I was in a car passing through a long, lush valley bordered by tall mountains. The scene was lit by bright white light but I was not aware of a sun hanging in the firmament. Operating the vehicle was another person, a man, I think. We passed old stone structures nested together in medieval-style towns, moving eventually higher, onto a plain of flowing grasses devoid of structures.
As we gained in elevation I began to notice what appeared to be mines in the mountains to our right. Though we were a couple score miles away I could clearly see yawning circular caverns set deep into the soaring, rounded peaks. Broad collars of metal rimmed each gaping entrance. Emerging from these caverns and linking them together were networks of cables upon which rode tiny vehicles lit fore and aft with lights of varying colors.

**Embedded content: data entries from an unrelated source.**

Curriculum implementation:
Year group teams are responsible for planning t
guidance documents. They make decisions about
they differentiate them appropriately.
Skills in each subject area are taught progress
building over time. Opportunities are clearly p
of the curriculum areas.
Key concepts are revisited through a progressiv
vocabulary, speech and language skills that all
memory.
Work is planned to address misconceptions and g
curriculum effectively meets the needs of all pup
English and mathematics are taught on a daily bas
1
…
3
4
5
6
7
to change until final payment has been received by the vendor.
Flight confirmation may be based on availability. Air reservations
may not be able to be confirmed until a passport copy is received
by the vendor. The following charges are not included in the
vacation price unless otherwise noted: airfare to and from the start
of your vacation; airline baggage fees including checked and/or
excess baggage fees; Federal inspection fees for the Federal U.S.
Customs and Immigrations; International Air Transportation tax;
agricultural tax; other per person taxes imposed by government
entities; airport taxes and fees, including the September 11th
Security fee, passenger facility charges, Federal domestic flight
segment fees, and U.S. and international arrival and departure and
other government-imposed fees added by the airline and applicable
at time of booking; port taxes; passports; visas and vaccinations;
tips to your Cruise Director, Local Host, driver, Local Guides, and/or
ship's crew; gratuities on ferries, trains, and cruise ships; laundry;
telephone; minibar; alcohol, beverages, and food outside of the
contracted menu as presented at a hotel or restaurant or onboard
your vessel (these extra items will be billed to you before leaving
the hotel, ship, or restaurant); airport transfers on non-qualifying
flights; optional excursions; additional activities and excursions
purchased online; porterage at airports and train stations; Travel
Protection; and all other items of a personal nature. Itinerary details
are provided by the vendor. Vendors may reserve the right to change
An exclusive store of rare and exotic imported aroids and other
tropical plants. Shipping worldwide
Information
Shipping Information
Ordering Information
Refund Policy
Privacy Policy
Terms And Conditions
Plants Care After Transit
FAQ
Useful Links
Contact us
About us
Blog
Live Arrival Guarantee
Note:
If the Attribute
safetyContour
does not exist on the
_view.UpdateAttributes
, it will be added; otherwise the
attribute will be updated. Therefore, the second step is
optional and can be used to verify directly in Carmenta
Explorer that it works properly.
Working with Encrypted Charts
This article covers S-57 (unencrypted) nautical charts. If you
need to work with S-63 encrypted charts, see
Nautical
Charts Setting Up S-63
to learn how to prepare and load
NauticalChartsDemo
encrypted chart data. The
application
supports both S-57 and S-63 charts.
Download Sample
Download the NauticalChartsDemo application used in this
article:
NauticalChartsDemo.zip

The person with me asked if I wanted to see where the extracted materials were being processed. I said that I did, whereupon he and I were suddenly in a small room in which the aforementioned cables terminated. The materials - compressed into tiny cubes wrapped in plastic - were being fed into a large machine of some sort. A control panel took up the central third of the front of the contraption, complete with dials, levers, and screens displaying alphanumerics. A mechanism for weighing and moving the materials rotated in an ellipsis around the rest of the front of the machine. Borne on the aforementioned tiny vehicles, the materials entered the room on cables that ran through holes set into its right-hand wall. The conveyor featured catch-cups that were designed to split open and dump their contents into a metal-rimmed circular hole over which the machine sat. I reached forward and took a cube from one of the cups. It was very light but I sensed that it was of infinite size and unknowable density. I picked at its cellphone-like wrapper. It was stamped with decals of some sort that shimmered in the room’s diffuse light.
The hole into which the cubes dropped after having been weighed and counted opened and shut constantly via a sort of guillotine. The man with me said that in order for me to leave the room I would have to jump through that hole. I could tell that it was too small for my shoulders to fit through, however, and the speed at which it opened and shut was too fast for gravity to pull me through without my feet or head being chopped off. I hesitated, perplexed, then awoke.